Oireachtas Joint and Select Committees

Wednesday, 12 June 2013

Joint Oireachtas Committee on Education and Social Protection

Junior Certificate History Curriculum: Discussion

1:30 pm

Mr Gerard Hanlon:

I will answer the first few questions, if I may. In a sense, we have gone ahead of ourselves with some of the questions. By that, I mean that the substantive issue is that history may not even be taught at all. Students may not actually have the opportunity to experience history. I will read statement No. 8 again because it is the one that most obviously dovetails into history. It says the student: "values local, national and international heritage, understands the importance of the relationship between past and current events and the forces that drive change". Anyone who has studied history would presume that history will be used to fulfil or meet that statement of learning. However, the Department's own document says students may achieve this by looking at Chinese, classics, CSPE, geography, Jewish studies, religious education or science. I quote those subjects without prejudice. There is nothing wrong with those subjects but a school principal, who has 24 statements of learning that must be fulfilled in his or her school, might decide that Chinese will meet statement No. 8 and schedule a short course in Chinese. History may never be offered as a subject. In the context of Senator Healy Eames's remarks about the history teacher who enthused her, future students may never actually have such a teacher. That, for us, is the substantive issue.
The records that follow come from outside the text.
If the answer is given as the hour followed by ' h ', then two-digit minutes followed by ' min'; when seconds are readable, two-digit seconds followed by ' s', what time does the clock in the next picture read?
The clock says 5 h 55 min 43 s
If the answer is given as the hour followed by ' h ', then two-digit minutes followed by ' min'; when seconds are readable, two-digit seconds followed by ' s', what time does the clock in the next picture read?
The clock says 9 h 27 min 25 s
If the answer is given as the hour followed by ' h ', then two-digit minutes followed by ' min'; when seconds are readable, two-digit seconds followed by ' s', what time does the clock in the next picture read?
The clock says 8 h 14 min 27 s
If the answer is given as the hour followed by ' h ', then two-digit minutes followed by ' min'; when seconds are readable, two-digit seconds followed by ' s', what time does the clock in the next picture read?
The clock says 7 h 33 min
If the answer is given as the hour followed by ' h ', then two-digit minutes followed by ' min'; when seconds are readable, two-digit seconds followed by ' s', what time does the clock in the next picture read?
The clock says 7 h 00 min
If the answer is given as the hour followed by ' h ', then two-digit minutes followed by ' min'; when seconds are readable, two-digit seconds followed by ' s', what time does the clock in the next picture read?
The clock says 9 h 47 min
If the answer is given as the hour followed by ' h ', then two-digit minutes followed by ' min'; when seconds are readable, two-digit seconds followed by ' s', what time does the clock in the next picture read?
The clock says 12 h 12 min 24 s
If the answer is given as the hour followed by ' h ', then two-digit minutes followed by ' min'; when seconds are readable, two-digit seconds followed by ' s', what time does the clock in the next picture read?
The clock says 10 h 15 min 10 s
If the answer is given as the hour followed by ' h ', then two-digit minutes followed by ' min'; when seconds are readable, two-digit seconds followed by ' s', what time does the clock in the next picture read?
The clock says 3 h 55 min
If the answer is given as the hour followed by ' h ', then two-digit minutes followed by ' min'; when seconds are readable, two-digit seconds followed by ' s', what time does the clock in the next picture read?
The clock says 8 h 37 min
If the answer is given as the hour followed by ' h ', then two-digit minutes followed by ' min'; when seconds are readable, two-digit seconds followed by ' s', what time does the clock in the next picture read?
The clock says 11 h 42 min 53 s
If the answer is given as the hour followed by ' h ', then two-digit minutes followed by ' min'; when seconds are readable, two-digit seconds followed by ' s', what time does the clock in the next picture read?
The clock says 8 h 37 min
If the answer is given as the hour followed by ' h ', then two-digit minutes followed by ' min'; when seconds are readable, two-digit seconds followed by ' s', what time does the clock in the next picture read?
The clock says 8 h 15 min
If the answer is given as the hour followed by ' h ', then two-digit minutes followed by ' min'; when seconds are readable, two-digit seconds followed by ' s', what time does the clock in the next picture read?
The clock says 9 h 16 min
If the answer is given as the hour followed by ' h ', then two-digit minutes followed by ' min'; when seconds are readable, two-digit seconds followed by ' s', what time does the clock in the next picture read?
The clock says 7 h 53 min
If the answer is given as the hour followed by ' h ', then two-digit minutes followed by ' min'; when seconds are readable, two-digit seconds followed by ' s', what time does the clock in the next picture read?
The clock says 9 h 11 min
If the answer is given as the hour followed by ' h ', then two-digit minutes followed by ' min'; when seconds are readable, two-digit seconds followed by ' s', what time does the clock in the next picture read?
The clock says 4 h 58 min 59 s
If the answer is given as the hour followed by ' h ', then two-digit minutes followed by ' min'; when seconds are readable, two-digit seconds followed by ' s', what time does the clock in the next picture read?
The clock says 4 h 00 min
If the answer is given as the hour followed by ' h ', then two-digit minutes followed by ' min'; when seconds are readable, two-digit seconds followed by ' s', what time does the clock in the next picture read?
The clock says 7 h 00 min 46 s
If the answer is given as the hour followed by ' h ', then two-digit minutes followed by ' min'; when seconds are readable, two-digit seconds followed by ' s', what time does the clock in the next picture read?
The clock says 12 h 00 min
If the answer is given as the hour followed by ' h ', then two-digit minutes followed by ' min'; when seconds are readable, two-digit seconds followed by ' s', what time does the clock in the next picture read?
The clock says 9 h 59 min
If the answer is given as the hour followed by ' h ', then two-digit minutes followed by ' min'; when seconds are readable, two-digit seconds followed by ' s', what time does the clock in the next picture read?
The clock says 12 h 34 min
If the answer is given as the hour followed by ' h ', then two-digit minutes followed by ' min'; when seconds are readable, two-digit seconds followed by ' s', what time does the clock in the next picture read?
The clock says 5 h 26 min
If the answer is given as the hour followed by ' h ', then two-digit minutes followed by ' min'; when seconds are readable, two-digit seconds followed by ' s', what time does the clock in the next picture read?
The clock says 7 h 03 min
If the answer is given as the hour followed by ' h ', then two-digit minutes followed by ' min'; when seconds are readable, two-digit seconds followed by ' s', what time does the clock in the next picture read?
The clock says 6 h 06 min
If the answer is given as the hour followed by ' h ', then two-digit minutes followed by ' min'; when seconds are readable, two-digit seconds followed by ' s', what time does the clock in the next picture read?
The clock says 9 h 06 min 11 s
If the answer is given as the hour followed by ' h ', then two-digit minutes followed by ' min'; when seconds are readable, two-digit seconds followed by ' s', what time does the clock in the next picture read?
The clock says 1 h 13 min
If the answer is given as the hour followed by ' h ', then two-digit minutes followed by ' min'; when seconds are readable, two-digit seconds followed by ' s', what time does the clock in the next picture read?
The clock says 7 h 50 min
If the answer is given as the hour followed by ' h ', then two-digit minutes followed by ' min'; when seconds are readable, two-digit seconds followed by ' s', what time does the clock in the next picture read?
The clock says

On the Department's document, we are probably 98% in agreement with everything that the Department has included in its executive summary. A lot of it is aspirational, however, as some of the questioners have pointed out. I do not know how it will be fulfilled but we must go back to basics. History may not be offered to students. It does not have to be offered under these statements of learning because the Department, in its own document, has given other options to schools to fulfil these statements of learning.